Terdapat dua ruang berstandar kelas VVIP Class (State Room), empat ruang pertemuan kelas VVIP, 12 area eksekutif, serta 44 area staf, yang bisa diterbangkan hingga ketinggian maksimum sekitar 41.000 kaki dari permukaan laut pada kecepatan maksimum sekitar 0,85 Mach (548 mph alias 876 km/jam). Namun kecepatan optimal ekonomisnya ada pada kisaran 0,785 Mach agar bisa terbang sejauh 4.620 mil laut alias 8.556 kilometer dari bandar udara keberangkatan dengan 61 kursi ditambah dua kursi pilot-in-command dan kopilot. Kemampuan terbang secara ekonomis ini dipandang Boeing sebagai salah satu kunci penting sehingga rancangan bentuk dan material winglet berukuran di kedua ujung sayap utamanya dilakukan secara khusus.
Jika terbang keluar negeri --terutama-- selama ini menyewa pesawat terbang badan lebar PT Garuda Indonesia, yang harus diubah interiornya untuk sementara waktu. Paling tidak memerlukan waktu sepekan di Garuda Maintenance Facility, Bandara Internasional Soekarno-Hatta, untuk mengubah interior dan sistem-sistem lain dari konfigurasi standar ke konfigurasi khusus kepresidenan.
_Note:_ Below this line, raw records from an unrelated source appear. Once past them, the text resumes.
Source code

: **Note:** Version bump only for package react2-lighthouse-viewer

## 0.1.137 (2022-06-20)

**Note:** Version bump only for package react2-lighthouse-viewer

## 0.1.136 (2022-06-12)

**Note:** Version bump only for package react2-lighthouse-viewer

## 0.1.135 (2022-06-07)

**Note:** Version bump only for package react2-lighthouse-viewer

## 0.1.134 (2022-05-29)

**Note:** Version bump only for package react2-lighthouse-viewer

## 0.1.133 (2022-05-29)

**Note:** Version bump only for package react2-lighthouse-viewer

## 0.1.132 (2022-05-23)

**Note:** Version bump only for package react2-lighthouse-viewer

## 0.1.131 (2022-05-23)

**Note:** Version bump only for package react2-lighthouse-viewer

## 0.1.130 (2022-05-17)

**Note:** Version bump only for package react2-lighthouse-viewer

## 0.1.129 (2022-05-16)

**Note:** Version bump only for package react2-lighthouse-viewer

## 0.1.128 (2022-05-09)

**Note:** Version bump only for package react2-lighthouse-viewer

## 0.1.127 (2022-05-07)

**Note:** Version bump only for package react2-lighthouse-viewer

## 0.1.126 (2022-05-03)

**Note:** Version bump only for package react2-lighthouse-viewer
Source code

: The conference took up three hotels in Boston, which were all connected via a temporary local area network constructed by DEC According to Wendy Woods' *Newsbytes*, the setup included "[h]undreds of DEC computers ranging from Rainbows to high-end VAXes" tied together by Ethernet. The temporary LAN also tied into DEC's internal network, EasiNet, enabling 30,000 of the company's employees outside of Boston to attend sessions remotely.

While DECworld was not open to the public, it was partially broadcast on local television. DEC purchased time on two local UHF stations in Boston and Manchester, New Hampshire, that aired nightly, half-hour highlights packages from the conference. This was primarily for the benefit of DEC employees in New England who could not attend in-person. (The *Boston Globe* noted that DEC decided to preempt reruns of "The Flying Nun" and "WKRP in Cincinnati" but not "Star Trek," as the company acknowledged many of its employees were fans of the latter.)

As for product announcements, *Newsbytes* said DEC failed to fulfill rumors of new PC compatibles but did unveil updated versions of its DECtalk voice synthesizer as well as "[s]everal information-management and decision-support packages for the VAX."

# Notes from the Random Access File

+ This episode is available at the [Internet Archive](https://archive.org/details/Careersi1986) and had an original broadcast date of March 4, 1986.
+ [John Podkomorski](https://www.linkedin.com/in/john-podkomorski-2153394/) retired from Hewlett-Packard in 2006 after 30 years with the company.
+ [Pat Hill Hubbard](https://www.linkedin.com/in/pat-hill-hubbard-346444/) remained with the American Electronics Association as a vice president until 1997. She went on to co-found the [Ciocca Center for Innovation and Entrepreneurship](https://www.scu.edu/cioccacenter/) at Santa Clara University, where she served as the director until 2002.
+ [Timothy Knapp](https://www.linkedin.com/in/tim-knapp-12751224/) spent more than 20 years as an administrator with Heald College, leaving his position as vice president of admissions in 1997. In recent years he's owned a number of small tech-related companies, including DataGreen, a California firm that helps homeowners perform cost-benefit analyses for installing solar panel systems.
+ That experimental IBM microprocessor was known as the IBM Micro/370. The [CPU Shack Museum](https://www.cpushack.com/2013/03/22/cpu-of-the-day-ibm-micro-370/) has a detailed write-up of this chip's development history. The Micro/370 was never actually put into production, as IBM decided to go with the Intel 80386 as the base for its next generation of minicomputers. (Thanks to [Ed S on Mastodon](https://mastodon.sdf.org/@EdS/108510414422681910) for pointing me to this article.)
Untuk mengembalikan lagi ke konfigurasi standar --misalnya Airbus A-300 series-- memerlukan waktu sekitar itu juga plus hari kunjungan keluar negeri itu sendiri. Lama dan mahal.
Dalam penerbangan ferry Amerika Serikat-Jakarta sejak 6 April lalu itu, BBJ 2 kepresidenan Indonesia ini singgah di beberapa tempat, di antaranya Sacramento, Honolulu, dan Guam. Dari Guam inilah dia langsung terbang ke hanggar tetapnya di Skuadron Udara 17 VIP TNI AU, di Pangkalan Udara Utama TNI AU Halim Perdanakusuma, Jakarta.
Alasan pemilihan warna biru pesawat kepresidenan.
Pemilihan warna biru pada pesawat kepresidenan antara lain dilakukan karena alasan keamanan, kata Menteri Sekretaris Negara Sudi Silalahi. "Biru berarti warna kamuflase karena sama dengan langit," katanya tentang pesawat kepresidenan yang baru tiba di Bandara Halim Perdanakusuma, Jakarta, Kamis (10/4/2014).
Warna biru pesawat kepresidenan, menurut dia, juga mirip dengan warna kebanggaan TNI Angkatan Udara, yang selanjutnya akan mengoperasikan pesawat tersebut. Menurut dia, selama proses pembuatan Sekretariat Negara selaku pemesan pesawat diberi 14 alternatif pilihan warna. Ia mengatakan Sekretariat Negara melibatkan sejumlah pakar termasuk, desainer dari TNI Angkatan Udara, untuk memilih warna pesawat. Sudi juga mengatakan bahwa pesawat baru kepresidenan itu akan segera disertifikasi oleh Kementerian Perhubungan. "Minggu depan akan mulai diujicobakan," ujarnya.
Ia menjelaskan pula bahwa proses pembelian pesawat kepresidenan itu transparan dan akuntabel serta melibatkan banyak pihak termasuk Badan Pemeriksa Keuangan dan Badan Pengawas Keuangan dan Pembangunan.